Let P(n) be 1/2 * 3/4 ... (2n-1)/2n < 1/sqrt(3n) (note that parentheses around 2n-1 are mandatory). You verified that P(1) is true. The induction step consists of proving that P(k) implies P(k + 1) for all k >= 1. Strictly speaking, this is a true statement just because the conclusion P(k + 1) is true. After all, the overall problem is to prove P(n) for all n. What fails is a particular, most natural way of proving the step. Indeed, the natural way is to say

\(\displaystyle \frac{1}{2} \cdot \frac{3}{4} \cdot \dots\cdot\frac{2n-1}{2n}\cdot \frac{2n+1}{2n+2} < \frac{1}{\sqrt{3n}}\cdot \frac{2n+1}{2n+2}\)

by the induction hypothesis and then to try proving that the right-hand side is < \(\displaystyle \frac{1}{\sqrt{3(n+1)}}\). However,

\(\displaystyle \frac{1}{\sqrt{3n}}\cdot\frac{2n+1}{2n+2} < \frac{1}{\sqrt{3(n+1)}}\)

has no solutions.

When we strengthen the induction hypothesis, the method above works.
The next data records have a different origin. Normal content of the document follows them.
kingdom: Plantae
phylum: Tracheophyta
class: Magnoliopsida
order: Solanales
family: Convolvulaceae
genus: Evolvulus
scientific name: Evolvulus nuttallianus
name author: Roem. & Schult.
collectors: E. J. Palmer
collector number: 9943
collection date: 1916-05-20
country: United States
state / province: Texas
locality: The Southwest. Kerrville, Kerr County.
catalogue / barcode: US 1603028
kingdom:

Note that the new strict inequality fails for n = 1, so you should either prove a non-strict inequality

\(\displaystyle \frac{1}{2}\cdot\frac{3}{4}\cdot\dots\cdot\frac{2n-1}{2n}\le\frac{1}{\sqrt{3n+1}}\)

for all positive integers n and then say that \(\displaystyle \frac{1}{\sqrt{3n+1}}<\frac{1}{\sqrt{3n}}\), or consider n = 2 in the base step.